Fountain (The)
États-Unis, 2006
De Darren Aronofsky
Scénario : Ari Handel
Avec : Ellen Burstyn, Sean Gullette, Hugh Jackman, Mark Margolis, Rachel Weisz
Durée : 1h36
Sortie : 27/12/2006
Espagne, 16ème siècle. Thomas, conquistador, est envoyé par la Reine d'Espagne en pays maya à la recherche de l'Arbre de vie. De nos jours, Tommy Creo, chercheur, expérimente une nouvelle molécule pour guérir le cancer de son épouse, Izzy. Le futur. Installé dans un aéronef, Tom erre dans l'espace à la recherche d'une étrange nébuleuse.
LOVE IS A TEMPLE
Très attendu par les cinéphiles depuis l’annonce du projet en 2002, The Fountain est plus qu’un simple film de cinéma, c’est un poème dédié à l’amour fou, une ode à la passion éternelle. Après deux premiers longs métrages époustouflants de cohérence visuelle et thématique, Pi et Requiem for a Dream, Darren Aronofsky passe encore la vitesse supérieure en signant l’une des plus belles love story de l’histoire récente du septième art. Aucune mièvrerie sentimentale pourtant dans The Fountain, bien au contraire. Aronofsky se frotte à un sujet ô combien douloureux, l’acceptation de sa propre mortalité et de celle de ses proches, la perte d’un être cher et le travail de deuil. Comme pour son précédent film, il choisit une forme opératique et déconstruit son récit. Trois époques se superposent et se répondent: le passé, via la quête d’un conquistador de la reine d’Espagne, le présent dans lequel un scientifique tente de trouver un remède pour sauver la femme qu’il aime et enfin le futur. Mais en bon mathématicien qu’il est, Aronofsky ne perd jamais de vue la rationalité narrative de son songe. Loin de la fumisterie du Blueberry de Jan Kounen, The Fountain est d’une évidente limpidité.
WHO WANTS TO LIVE FOREVER ?
Avec The Fountain, Aronofsky efface les derniers doutes sur son talent.
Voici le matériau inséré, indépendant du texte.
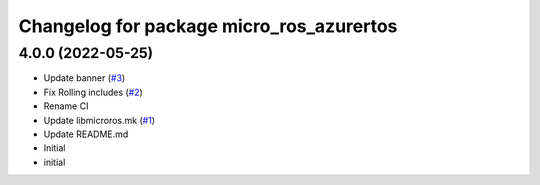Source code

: ^^^^^^^^^^^^^^^^^^^^^^^^^^^^^^^^^^^^^^^^^
Changelog for package micro_ros_azurertos
^^^^^^^^^^^^^^^^^^^^^^^^^^^^^^^^^^^^^^^^^

4.0.0 (2022-05-25)
------------------
* Update banner (`#3 <https://github.com/micro-ROS/micro_ros_azure_rtos_app/issues/3>`_)
* Fix Rolling includes (`#2 <https://github.com/micro-ROS/micro_ros_azure_rtos_app/issues/2>`_)
* Rename CI
* Update libmicroros.mk (`#1 <https://github.com/micro-ROS/micro_ros_azure_rtos_app/issues/1>`_)
* Update README.md
* Initial
* initial
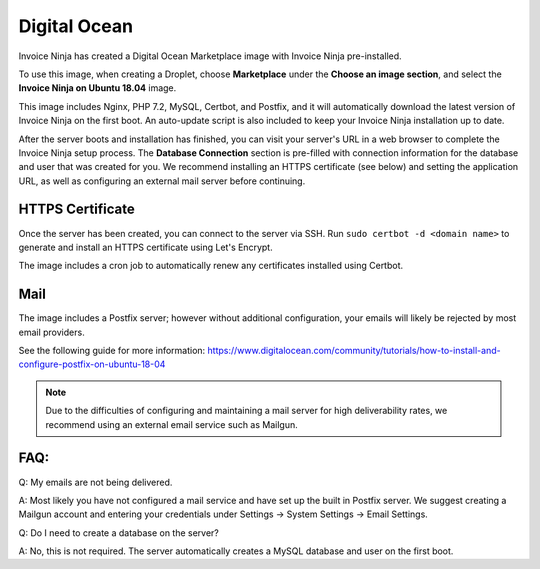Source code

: Digital Ocean
===================

Invoice Ninja has created a Digital Ocean Marketplace image with Invoice Ninja pre-installed.

To use this image, when creating a Droplet, choose **Marketplace** under the **Choose an image section**, and select the **Invoice Ninja on Ubuntu 18.04** image.

This image includes Nginx, PHP 7.2, MySQL, Certbot, and Postfix, and it will automatically download the latest version of Invoice Ninja on the first boot. An auto-update script is also included to keep your Invoice Ninja installation up to date.

After the server boots and installation has finished, you can visit your server's URL in a web browser to complete the Invoice Ninja setup process. The **Database Connection** section is pre-filled with connection information for the database and user that was created for you. We recommend installing an HTTPS certificate (see below) and setting the application URL, as well as configuring an external mail server before continuing.

HTTPS Certificate
""""""""""""""""""""""""

Once the server has been created, you can connect to the server via SSH. Run ``sudo certbot -d <domain name>`` to generate and install an HTTPS certificate using Let's Encrypt.

The image includes a cron job to automatically renew any certificates installed using Certbot.

Mail
""""""""""""""""""""""""

The image includes a Postfix server; however without additional configuration, your emails will likely be rejected by most email providers.

See the following guide for more information: https://www.digitalocean.com/community/tutorials/how-to-install-and-configure-postfix-on-ubuntu-18-04

.. Note:: Due to the difficulties of configuring and maintaining a mail server for high deliverability rates, we recommend using an external email service such as Mailgun.

FAQ:
""""

Q: My emails are not being delivered.

A: Most likely you have not configured a mail service and have set up the built in Postfix server. We suggest creating a Mailgun account and entering your credentials under Settings -> System Settings -> Email Settings.

Q: Do I need to create a database on the server?

A: No, this is not required. The server automatically creates a MySQL database and user on the first boot.
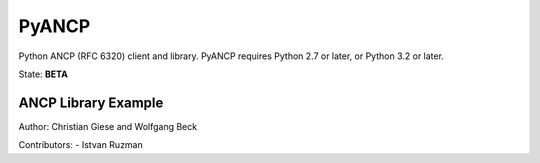######
PyANCP
######

Python ANCP (RFC 6320) client and library.
PyANCP requires Python 2.7 or later, or Python 3.2 or later.

State: **BETA**

ANCP Library Example
--------------------

.. code-block:: python
    from ancp.client import Client
    from ancp.subscriber import Subscriber

    # setup ancp session
    client = Client(address="1.2.3.4")
    if client.connect():
        # create ancp subscribers
        S1 = Subscriber(aci="0.0.0.0 eth 1", up=1024, down=16000)
        S2 = Subscriber(aci="0.0.0.0 eth 2", up=2048, down=32000)
        # send port-up for ancp subscribers
        client.port_up([S1, S2])
        # keep session active
        try:
            while client.established.is_set():
                time.sleep(1)
        except KeyboardInterrupt:
            # send port-down for ancp subscribers
            client.port_down([S1, S2])
            client.disconnect()


Author: Christian Giese and Wolfgang Beck

Contributors:
- Istvan Ruzman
Il est bien un incroyable formaliste aux idées de mise en scène insensées, puisées dans les comic books et les mangas qu’il dévorait adolescent. Trois séquences témoignent de son formidable génie: un fondu-enchaîné sur un corps féminin qui se transforme en tronc d’arbre, le rendez-vous secret du conquistador et de la reine, éclairé par des bougies qui se reflètent à l’infini, la découverte de l’Arbre de vie. The Fountain est à l'origine une superproduction au budget conséquent (90 millions de dollars) qui s’est mué en petite production indépendante. L’art se nourrit des contraintes et avec le tiers de l’argent prévu, Darren Aronofsky s’est concentré sur l’essentiel, la folle histoire d’amour entre Thomas et Izzy à travers les âges. Le duo Hugh Jackman - Rachel Weisz fonctionne à merveille, tous deux forment un couple romantique et charnel à la complicité évidente. Darren Aronofsky n’a pas besoin de long discours pour nous faire comprendre ce qui les unit. Une seule scène suffit: les yeux embués, Thomas savonne tendrement son épouse qui se meurt peu à peu, alors que le thème musical du film se décline à l’infini.
ETERNAL LOVERS
Impossible de dissocier le visuel – époustouflant – de la musique de Clint Mansell. Darren Aronosfky et son compositeur fétiche ont fait appel au groupe écossais Mogwai pour une bande-son omniprésente qui sublime les images jusqu’à la transcendance finale, long trip d’une puissance inouïe, toboggan sensitif qui laisse le spectacle groggy, aux confins de l’extase. On pourrait reprocher au cinéaste de multiplier les symboles religieux et d’avoir puisé à la source des représentations des grands mythes de l’humanité – bouddhiste, catholique et bien sûr maya – pour la création de son long métrage. Mais ce serait lui faire le procès de l’inspiration et ne pas reconnaître, justement, son incroyable capacité à créer une œuvre unique et universelle avec des codes déjà usités. S’il convoque aussi bien 2001, l’odyssée de l’espace de Stanley Kubrick, Phénix d’Osamu Tezuka, que La Génèse de l’Ancien Testament, il n’abandonne jamais la ligne directrice de son récit. The Fountain n’est pas le film ultime sur la réincarnation ou la vie éternelle mais une belle et simple histoire d’amour mise en images par un poète et un rêveur, un voyage magnifique, audacieux et unique.